About this Research Topic
Genotype-phenotype models (GPM) of crops, which describe a selection of physiological processes in connection with (quantitative) genetic information, are useful to get a better insight into cropping systems. In order to create a GPM several steps are necessary: first of all come up with a clear definition of the elements (objects, rules, and methods) describing the built-up of the phenotype in terms of its constituent organs. Next, the primary processes, and processes which will show genetic variation or that are involved in yield formation, need to be characterized. Finally, the genotype in a GPM could be simply represented as an array of numbers, where each number indicates a gene which is directly influencing the value of a model parameter or the execution of a rule. The effect of several genes could be integrated first in a regulatory network, thereby creating a more complex output. The genotype itself could be further arranged into “virtual chromosomes”, thereby allowing the simulation of sexual reproduction processes (selection, recombination, mutation …).
The potential uses and applications of GPMs are numerous, in particular for plant breeding, which is a slow process, and in which genotype-phenotype models can help to test the performance of new genotypes under a given environment or of a given cultivar under different climate conditions (climate change): GPMs could be used to simulate the genetic characteristics of plants, e.g. in breeding programs for the design of new varieties. A GPM could be an intuitive and flexible tool to improve our perception of complex crop phenotypes, and its application in plant breeding could massively accelerate all aspects of breeding.

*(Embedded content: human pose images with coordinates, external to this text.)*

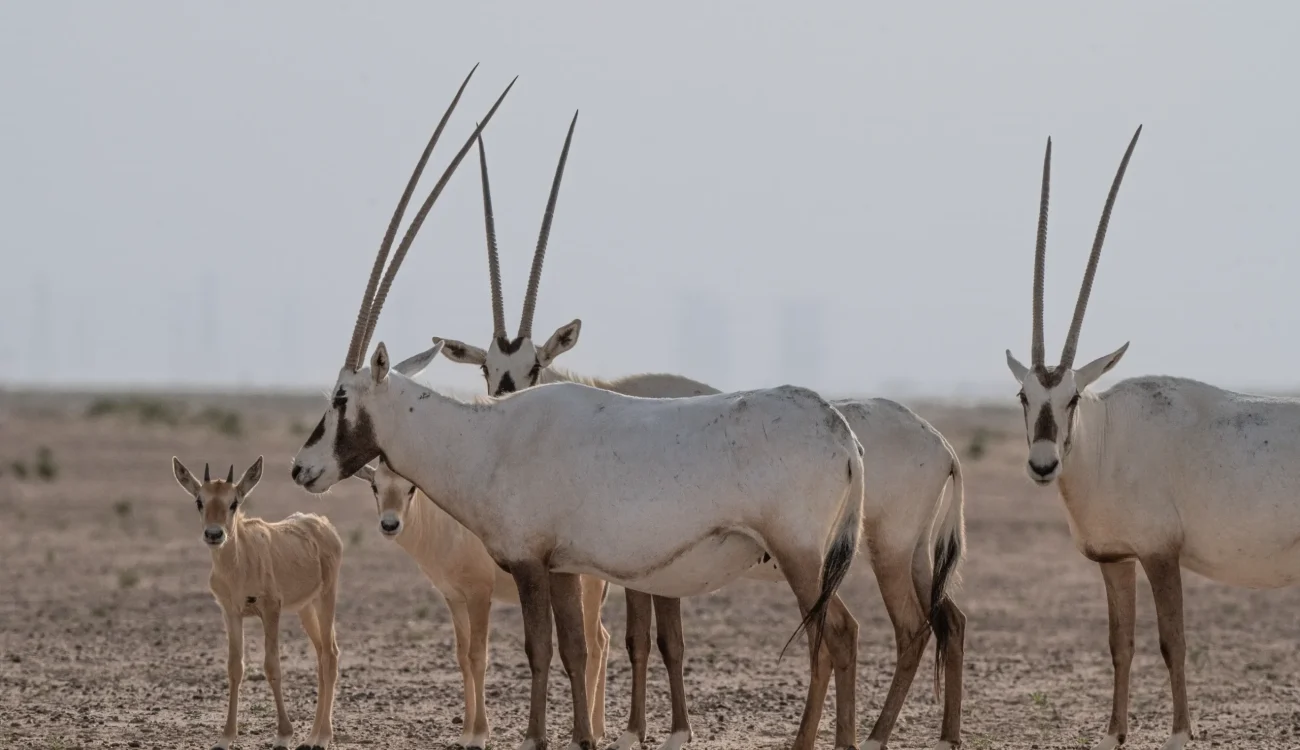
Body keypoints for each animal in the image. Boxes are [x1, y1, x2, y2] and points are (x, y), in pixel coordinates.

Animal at [172, 452, 345, 748]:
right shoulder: (231, 612)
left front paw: (283, 735)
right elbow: (235, 667)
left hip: (326, 597)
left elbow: (272, 666)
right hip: (305, 608)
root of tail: (322, 526)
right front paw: (225, 737)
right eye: (199, 501)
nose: (214, 534)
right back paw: (311, 737)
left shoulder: (270, 610)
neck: (240, 562)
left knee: (330, 656)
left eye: (234, 502)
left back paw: (322, 737)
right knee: (322, 655)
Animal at [351, 457, 613, 748]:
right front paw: (465, 733)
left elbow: (477, 656)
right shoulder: (454, 599)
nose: (389, 525)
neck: (444, 527)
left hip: (588, 591)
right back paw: (598, 729)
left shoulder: (479, 596)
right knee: (603, 639)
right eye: (375, 486)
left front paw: (478, 734)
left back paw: (591, 732)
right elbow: (462, 657)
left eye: (411, 488)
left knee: (595, 644)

This Research Topic is aiming at showing the latest developments in genotype phenotype modelling of plants, with special emphasis on crop plants, in the context of recently emerging methodologies that have led to a much improved availability of data, such as High-Throughput Phenotyping, improved genomics tools, and functional-structural plant modelling. Contributions will cover all aspects of GPM, from the cellular to the whole plant and population level, e.g. metabolic network models regulated by genetic information, ecophysiological functional-structural plant models (FSPM), in which certain processes are regulated by quantitative trait locus information, or population models enabling interactive simulation of genetic processes (recombination, crossing-over..), with the aim to create ideotyping tools.
Original research papers are welcome, but also topical reviews, as well as opinion papers, and papers on perspectives and on novel methods of genotype-phenotype modeling.
Important Note: All contributions to this Research Topic must be within the scope of the section and journal to which they are submitted, as defined in their mission statements. Frontiers reserves the right to guide an out-of-scope manuscript to a more suitable section or journal at any stage of peer review.